Ontario alone will require one million new homes in the next 10 years, according to research from Mike Moffatt, Senior Director, Policy and Innovation, at the Smart Prosperity Institute.
But additional supply must also be done in a targeted way, Dugan stresses. “We have to build more affordable homes—maybe higher-density homes suitable for young families. A lot of condos (right now) are one-bedroom or bachelor suites that aren’t suitable for families.”
If there is good news to be had, it’s that neither Dugan nor Porter expect a recession in the foreseeable future.
“And there are some positive developments,” Dugan contends. “The labour market is improving. Canadian households have been saving money. The savings rate going into the pandemic was about 2%, but it was about 11% in the third quarter of 2021! The problem is that those savings aren’t equally distributed across households. The higher-income households are saving money and some of the lower income households that are either renting or are trying to save to buy a house are probably not.

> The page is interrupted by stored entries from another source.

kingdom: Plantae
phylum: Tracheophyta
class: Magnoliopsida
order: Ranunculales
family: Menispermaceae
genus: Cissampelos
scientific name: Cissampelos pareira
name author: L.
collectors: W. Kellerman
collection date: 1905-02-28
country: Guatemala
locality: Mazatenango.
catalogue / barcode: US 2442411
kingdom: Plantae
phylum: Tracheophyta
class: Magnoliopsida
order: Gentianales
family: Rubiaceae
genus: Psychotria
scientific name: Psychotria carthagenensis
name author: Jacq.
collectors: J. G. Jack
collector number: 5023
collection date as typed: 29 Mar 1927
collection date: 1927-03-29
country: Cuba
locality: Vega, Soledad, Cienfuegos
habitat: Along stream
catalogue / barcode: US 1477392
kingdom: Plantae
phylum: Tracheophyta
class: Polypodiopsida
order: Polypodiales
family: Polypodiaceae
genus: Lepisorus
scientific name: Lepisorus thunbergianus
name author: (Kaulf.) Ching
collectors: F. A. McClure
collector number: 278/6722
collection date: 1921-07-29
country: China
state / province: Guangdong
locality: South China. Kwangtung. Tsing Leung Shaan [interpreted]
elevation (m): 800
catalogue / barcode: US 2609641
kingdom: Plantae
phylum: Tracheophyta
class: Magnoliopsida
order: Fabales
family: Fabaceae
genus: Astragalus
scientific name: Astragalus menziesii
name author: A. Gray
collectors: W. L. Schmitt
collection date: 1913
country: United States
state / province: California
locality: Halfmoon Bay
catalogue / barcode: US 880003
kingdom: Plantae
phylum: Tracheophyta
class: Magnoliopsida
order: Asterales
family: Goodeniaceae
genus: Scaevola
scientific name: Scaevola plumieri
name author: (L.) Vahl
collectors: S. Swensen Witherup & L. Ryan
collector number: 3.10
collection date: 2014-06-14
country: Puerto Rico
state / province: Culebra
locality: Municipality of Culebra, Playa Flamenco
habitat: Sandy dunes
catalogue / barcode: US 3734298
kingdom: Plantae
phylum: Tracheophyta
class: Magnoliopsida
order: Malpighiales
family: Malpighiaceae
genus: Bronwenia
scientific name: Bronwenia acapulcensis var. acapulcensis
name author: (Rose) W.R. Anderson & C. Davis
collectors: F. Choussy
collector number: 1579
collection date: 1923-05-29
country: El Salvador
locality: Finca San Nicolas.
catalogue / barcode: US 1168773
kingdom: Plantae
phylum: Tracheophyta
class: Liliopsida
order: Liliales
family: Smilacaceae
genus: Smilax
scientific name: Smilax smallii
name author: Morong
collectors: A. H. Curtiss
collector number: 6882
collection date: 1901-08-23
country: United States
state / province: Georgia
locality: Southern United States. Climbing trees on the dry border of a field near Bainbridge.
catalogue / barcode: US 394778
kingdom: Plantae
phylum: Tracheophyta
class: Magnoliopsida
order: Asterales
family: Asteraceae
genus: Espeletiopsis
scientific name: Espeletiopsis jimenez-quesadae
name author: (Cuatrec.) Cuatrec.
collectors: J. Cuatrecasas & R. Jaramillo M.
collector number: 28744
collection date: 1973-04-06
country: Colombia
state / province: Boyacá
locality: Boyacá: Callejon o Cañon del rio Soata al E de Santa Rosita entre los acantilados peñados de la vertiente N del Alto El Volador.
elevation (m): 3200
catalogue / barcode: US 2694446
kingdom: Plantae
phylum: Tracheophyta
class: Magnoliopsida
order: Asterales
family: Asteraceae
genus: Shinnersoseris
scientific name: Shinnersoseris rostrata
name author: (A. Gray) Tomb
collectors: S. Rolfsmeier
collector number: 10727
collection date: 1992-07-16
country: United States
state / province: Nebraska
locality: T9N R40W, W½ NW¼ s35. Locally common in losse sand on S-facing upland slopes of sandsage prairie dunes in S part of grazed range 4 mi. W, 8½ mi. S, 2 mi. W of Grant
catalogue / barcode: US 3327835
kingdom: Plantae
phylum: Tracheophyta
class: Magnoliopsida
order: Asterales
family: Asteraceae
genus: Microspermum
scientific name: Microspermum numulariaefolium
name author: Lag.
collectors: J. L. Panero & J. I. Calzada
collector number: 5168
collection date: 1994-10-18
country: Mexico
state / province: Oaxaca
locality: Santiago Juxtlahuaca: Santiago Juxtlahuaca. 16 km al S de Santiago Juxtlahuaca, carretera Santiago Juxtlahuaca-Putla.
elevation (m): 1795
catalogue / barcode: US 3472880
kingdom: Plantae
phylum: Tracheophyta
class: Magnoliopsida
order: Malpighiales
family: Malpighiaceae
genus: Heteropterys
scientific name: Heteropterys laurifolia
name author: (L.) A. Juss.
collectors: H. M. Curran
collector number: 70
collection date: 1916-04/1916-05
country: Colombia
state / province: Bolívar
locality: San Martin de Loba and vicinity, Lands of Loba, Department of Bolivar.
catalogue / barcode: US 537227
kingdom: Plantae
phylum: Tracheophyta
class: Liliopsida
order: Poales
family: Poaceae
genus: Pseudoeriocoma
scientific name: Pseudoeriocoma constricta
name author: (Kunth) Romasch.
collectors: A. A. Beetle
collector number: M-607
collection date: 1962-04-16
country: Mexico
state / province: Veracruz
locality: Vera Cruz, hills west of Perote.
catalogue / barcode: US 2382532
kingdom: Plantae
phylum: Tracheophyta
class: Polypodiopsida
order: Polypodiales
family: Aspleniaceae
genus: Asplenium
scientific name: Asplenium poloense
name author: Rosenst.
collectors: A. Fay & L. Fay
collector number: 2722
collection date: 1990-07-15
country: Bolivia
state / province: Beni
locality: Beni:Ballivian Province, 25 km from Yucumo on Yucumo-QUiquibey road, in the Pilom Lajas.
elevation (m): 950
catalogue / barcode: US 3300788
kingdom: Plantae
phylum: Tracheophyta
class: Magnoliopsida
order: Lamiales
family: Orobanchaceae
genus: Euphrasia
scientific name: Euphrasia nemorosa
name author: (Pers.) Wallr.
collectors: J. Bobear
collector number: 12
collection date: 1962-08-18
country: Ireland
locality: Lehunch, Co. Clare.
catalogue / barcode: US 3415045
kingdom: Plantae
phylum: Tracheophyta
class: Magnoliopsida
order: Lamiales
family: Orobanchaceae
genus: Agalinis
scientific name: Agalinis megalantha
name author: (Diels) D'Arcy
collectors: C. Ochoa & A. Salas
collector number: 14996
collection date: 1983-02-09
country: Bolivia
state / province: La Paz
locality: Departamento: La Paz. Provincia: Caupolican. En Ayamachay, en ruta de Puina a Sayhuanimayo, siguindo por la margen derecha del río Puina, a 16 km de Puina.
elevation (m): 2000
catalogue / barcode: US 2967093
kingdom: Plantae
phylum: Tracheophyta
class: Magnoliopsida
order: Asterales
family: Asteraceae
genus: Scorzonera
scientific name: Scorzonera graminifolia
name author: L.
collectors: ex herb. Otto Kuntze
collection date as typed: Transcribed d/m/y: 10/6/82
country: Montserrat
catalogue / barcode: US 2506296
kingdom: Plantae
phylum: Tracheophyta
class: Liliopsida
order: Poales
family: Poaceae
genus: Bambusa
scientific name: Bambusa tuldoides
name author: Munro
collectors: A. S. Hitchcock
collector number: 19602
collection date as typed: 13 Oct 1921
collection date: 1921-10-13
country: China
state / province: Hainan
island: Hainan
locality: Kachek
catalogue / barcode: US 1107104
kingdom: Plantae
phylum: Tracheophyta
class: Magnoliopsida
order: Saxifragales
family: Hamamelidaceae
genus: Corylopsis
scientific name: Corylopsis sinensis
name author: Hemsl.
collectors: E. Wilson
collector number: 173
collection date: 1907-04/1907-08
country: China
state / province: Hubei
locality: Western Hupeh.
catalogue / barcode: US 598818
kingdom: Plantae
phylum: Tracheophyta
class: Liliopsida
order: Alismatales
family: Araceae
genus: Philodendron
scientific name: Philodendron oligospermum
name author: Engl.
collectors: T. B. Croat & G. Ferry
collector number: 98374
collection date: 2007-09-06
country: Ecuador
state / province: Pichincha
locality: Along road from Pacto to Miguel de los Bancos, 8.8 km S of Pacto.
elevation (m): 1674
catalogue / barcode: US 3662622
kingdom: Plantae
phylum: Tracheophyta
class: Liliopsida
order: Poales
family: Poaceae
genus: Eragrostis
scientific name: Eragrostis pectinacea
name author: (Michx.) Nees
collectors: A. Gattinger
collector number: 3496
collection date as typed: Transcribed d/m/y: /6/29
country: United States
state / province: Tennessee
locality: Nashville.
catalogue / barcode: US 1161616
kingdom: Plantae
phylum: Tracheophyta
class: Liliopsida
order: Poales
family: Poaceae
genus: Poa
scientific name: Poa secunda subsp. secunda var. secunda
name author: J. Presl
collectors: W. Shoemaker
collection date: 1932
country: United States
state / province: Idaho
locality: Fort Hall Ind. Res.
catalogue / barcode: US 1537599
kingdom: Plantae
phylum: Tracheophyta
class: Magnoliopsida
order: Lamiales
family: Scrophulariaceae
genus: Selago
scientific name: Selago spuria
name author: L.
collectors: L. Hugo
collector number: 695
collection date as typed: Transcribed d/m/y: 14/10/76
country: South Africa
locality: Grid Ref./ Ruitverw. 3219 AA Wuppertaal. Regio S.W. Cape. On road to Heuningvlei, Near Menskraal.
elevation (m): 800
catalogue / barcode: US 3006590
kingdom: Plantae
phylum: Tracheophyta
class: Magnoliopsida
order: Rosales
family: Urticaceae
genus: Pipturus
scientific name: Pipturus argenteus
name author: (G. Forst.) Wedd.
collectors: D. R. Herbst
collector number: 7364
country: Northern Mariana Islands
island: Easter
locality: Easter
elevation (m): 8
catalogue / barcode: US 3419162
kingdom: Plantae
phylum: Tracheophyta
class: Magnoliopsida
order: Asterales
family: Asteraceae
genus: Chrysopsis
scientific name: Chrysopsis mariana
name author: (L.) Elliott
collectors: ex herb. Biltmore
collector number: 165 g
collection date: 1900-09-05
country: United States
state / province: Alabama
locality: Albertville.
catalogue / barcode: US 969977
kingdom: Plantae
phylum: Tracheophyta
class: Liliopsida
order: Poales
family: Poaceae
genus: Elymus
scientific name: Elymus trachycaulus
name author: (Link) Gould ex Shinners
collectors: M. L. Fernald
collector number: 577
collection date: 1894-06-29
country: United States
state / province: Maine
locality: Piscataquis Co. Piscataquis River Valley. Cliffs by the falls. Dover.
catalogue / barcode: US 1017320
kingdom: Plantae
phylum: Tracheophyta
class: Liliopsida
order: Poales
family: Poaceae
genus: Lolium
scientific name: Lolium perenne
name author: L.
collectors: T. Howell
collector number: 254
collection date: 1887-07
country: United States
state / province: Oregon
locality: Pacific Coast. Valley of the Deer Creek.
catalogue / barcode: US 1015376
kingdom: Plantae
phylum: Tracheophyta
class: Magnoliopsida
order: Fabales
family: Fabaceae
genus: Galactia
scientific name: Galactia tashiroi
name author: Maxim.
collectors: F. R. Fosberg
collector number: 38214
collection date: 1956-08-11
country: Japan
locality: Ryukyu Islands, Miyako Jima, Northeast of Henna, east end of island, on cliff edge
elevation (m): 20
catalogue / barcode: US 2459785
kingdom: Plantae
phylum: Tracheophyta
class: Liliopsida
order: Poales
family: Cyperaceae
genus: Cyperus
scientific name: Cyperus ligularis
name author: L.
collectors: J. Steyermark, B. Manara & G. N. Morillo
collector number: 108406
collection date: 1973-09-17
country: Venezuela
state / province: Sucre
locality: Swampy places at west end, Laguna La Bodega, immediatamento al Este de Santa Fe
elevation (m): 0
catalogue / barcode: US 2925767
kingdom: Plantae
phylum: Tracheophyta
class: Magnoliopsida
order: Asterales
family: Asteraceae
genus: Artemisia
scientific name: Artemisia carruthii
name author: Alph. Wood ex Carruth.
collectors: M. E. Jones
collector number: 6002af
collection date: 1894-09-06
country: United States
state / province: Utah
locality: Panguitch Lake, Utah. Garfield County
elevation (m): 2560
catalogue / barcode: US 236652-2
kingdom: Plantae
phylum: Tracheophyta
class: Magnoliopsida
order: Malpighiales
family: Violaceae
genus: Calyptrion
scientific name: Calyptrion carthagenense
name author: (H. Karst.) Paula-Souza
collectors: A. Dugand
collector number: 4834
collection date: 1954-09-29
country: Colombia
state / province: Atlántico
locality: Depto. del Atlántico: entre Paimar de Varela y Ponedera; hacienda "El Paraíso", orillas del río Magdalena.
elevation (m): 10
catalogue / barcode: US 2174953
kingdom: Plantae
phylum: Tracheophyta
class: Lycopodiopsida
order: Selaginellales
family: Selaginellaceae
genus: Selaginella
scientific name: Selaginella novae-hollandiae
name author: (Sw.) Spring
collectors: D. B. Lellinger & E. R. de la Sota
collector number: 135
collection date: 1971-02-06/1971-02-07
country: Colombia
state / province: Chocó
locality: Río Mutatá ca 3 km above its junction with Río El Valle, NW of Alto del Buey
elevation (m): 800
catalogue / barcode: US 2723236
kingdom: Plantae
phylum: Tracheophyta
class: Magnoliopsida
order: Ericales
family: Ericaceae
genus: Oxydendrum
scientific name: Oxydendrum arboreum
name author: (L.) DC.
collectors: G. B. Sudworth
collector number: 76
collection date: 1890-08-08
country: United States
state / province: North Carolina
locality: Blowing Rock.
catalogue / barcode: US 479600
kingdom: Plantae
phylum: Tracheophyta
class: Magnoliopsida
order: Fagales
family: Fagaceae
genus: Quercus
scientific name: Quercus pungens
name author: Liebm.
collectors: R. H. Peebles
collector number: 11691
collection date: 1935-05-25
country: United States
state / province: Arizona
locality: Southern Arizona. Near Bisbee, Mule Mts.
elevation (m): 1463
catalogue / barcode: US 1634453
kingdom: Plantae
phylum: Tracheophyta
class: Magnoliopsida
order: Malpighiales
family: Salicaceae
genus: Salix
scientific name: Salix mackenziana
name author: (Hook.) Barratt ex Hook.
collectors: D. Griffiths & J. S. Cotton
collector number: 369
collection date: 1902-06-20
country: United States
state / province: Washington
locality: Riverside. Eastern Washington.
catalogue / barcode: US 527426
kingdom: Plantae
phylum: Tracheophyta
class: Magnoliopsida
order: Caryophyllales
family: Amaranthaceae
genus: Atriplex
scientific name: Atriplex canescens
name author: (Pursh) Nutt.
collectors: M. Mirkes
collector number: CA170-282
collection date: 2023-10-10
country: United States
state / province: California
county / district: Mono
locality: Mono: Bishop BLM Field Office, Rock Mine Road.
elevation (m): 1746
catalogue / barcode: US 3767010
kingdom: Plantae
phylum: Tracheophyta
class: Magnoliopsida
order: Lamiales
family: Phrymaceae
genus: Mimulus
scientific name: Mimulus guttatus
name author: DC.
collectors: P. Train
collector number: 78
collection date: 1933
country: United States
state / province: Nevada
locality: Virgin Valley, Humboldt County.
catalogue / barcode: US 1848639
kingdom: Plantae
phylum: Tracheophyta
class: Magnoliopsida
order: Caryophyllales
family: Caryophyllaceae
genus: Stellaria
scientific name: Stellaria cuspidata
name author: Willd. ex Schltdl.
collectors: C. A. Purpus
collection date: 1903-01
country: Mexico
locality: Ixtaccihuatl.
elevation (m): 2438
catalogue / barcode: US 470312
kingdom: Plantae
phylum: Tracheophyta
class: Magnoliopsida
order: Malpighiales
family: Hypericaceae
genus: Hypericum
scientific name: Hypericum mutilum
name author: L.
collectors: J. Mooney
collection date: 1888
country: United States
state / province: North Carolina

“However, those savings do provide some upside for the economy,” Dugan continues. “At some point when we’re able to travel again more readily or when more people feel comfortable going out shopping and to restaurants, there’s an awful lot of savings out there that can stimulate spending and create growth.
“Our own forecast is that economic growth will continue next year at about 5.5% in 2022,” Dugan says, “although that may be a little optimistic.”
For its part, RBC’s Provincial Outlook, released in December, “projects economic growth to clock in at 4.4%, unchanged from 2021 (4.4%) and ranking as the fastest rate east of the Prairies.”
Nationally, the economy has more than overcome its early pandemic losses, notes Colliers, a leading commercial real estate services and investment management company. In its 2022 Canada Outlook, Colliers cited that the country’s gross domestic product was expected to surpass pre-pandemic output before the end of 2021. And “as for the almost 3 million jobs lost at the beginning of the pandemic, Canada officially recouped these jobs and surpassed the pre-pandemic peak in September of 2021.”
But the issue of affordability remains. As a point of comparison, in 1985, the average price of a Toronto home was $109,094. As of December it had soared to $1,163,323, a 22% jump from 2020 and a whopping 966% leap from 1985.
The median family income in 1985 in the city, meanwhile, was $31,965. Today it’s $86,875 according to CMHC. That’s a 172% jump. In other words, the percentage increase in home prices has outpaced income by more than five and a half times.
That gap will inch a little wider in 2022, Dugan says. “As we look ahead, even if (home) price growth slows to something like 5-6% in 2022, that’s still faster than the typical income growth will be.”
But demand from beyond our borders will likely pick up the slack. According to a 2021 report on global talent from Boston Consulting Group and The Network, who surveyed 209,000 people in 190 countries, Canada has overtaken the U.S. as the most attractive destination for foreign workers.
And as political and social turmoil increases around the globe, the attraction of Canada, with its increasingly attractive freshwater reserves, healthcare and social reputation, only grows.
The moving parts of the economy remain and will provide no shortage of challenges, but the Jenga pieces assembled at this stage for the home building industry resemble much less a teetering tower than they do a sturdy brick fortress.